The stream can be called directly on a dict of items, which get converted into a DataContainer. Note that the DataContainer assumes the same coordinate system for all the items it is storing. For instance, the behavior shown below is not supported for any stream:

import solt.transforms as slt
import numpy as np

trf = solt.Stream([slt.Resize(resize_to=(50, 50)),
                       slt.Flip()])
img1 = np.ones((100, 100, 3), dtype=np.int32)
img2 = np.ones((110, 110, 3), dtype=np.int32)
trf({'images': (img1, img2)})
Parameters:

  • transforms (list or None) – List of transforms to execute

  • interpolation (str or None) – Stream-wide settings for interpolation. If for some particular transform your would like to still use its own mode, simply pass (<interpolation_value>, 'strict') in the constructor of that transform.

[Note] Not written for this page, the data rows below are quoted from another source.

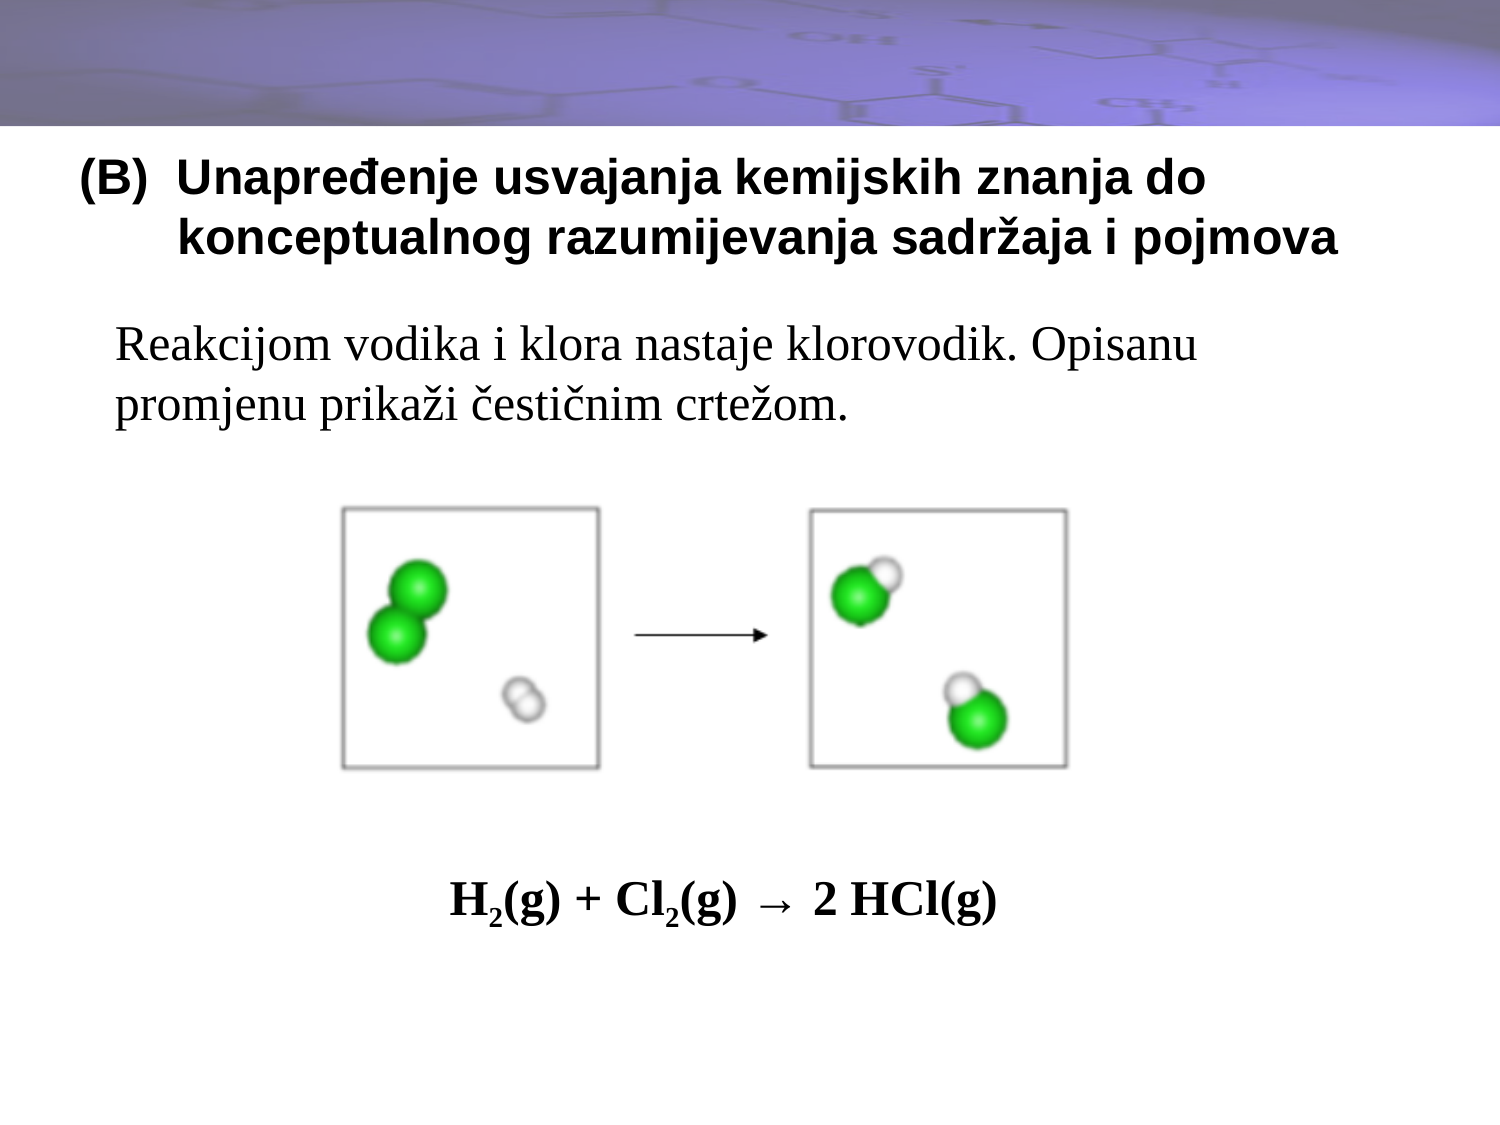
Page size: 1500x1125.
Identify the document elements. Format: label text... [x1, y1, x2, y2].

picture [324, 479, 1101, 801]
text_box (B) Unapređenje usvajanja kemijskih znanja do konceptualnog razumijevanja sadržaja i pojmova [64, 137, 1453, 272]
text_box Reakcijom vodika i klora nastaje klorovodik. Opisanu promjenu prikaži čestičnim crtežom. [100, 302, 1388, 438]
text_box H2(g) + Cl2(g) → 2 HCl(g) [434, 857, 1054, 941]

  • padding (str or None) – Stream-wide settings for padding. If for some particular transform your would like to still use its own mode, simply pass (<padding_value>, 'strict') in the constructor of that transform.

  • optimize_stack (bool) – Whether to run transforms stack optimization. It can only be useful if many matrix transformations are in a row.

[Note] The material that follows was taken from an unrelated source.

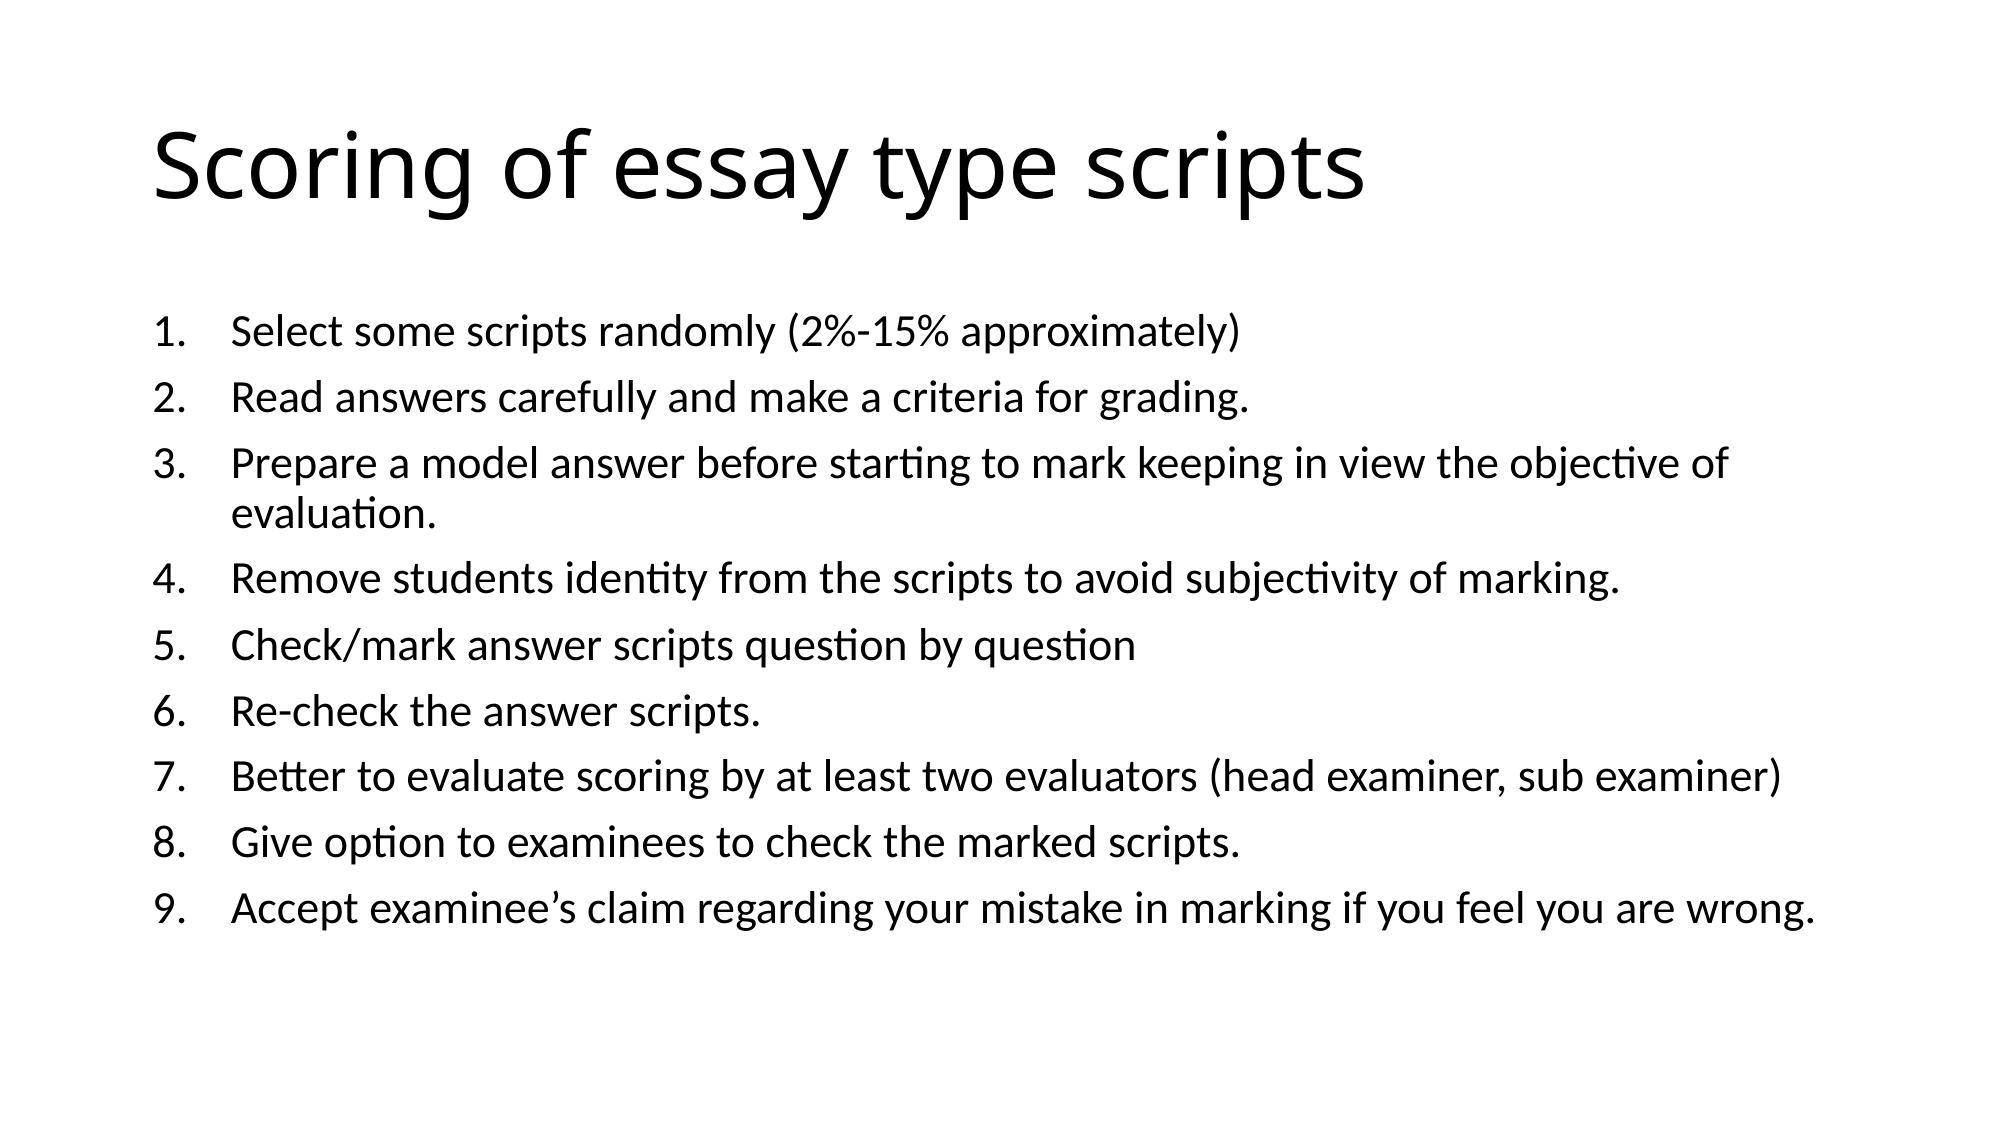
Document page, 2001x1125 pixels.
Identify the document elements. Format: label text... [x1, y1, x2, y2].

title Scoring of essay type scripts [137, 59, 1863, 278]
list Select some scripts randomly (2%-15% approximately) Read answers carefully and make a criteria for grading. Prepare a model answer before starting to mark keeping in view the objective of evaluation. Remove students identity from the scripts to avoid subjectivity of marking. Check/mark answer scripts question by question Re-check the answer scripts. Better to evaluate scoring by at least two evaluators (head examiner, sub examiner) Give option to examinees to check the marked scripts. Accept examinee’s claim regarding your mistake in marking if you feel you are wrong. [137, 299, 1863, 1014]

  • ignore_fast_mode (bool) – Whether to ignore the fast mode. This option enables full geometric transforms.

  • shuffle (bool) – Whether to shuffle the transforms before applying them.

static exec_stream(transforms, data, optimize_stack, shuffle=False)[source]

Static method, executes the list of transformations for a given data point.

Parameters:

  • transforms (list) – List of transformations to execute

  • data (DataContainer or dict) – Data to be augmented. See solt.data.DataContainer.from_dict to check how a conversion from dict is done.

  • optimize_stack (bool) – Whether to execute augmentations stack optimization.

Returns:

out – Result

Return type:

DataContainer

static optimize_transforms_stack(transforms, data)[source]

Static method which fuses the transformations

Parameters:

  • transforms (list) – A list of transforms

  • data (DataContainer) – Data container to be used to sample the transforms

Returns:

out – An optimized list of transforms

Return type:

list

reset_interpolation(value)[source]

Resets the interpolation for the whole pipeline of transforms.

Parameters:

value (str or None) – A value from solt.constants.ALLOWED_INTERPOLATIONS

See also

solt.constants.ALLOWED_INTERPOLATIONS

reset_padding(value)[source]

Allows to reset the padding for the whole Stream

Parameters:

value (str) – Should be a string from solt.constants.ALLOWED_PADDINGS

See also

solt.constants.ALLOWED_PADDINGS

serializable_name = 'stream'

How the class should be stored in the registry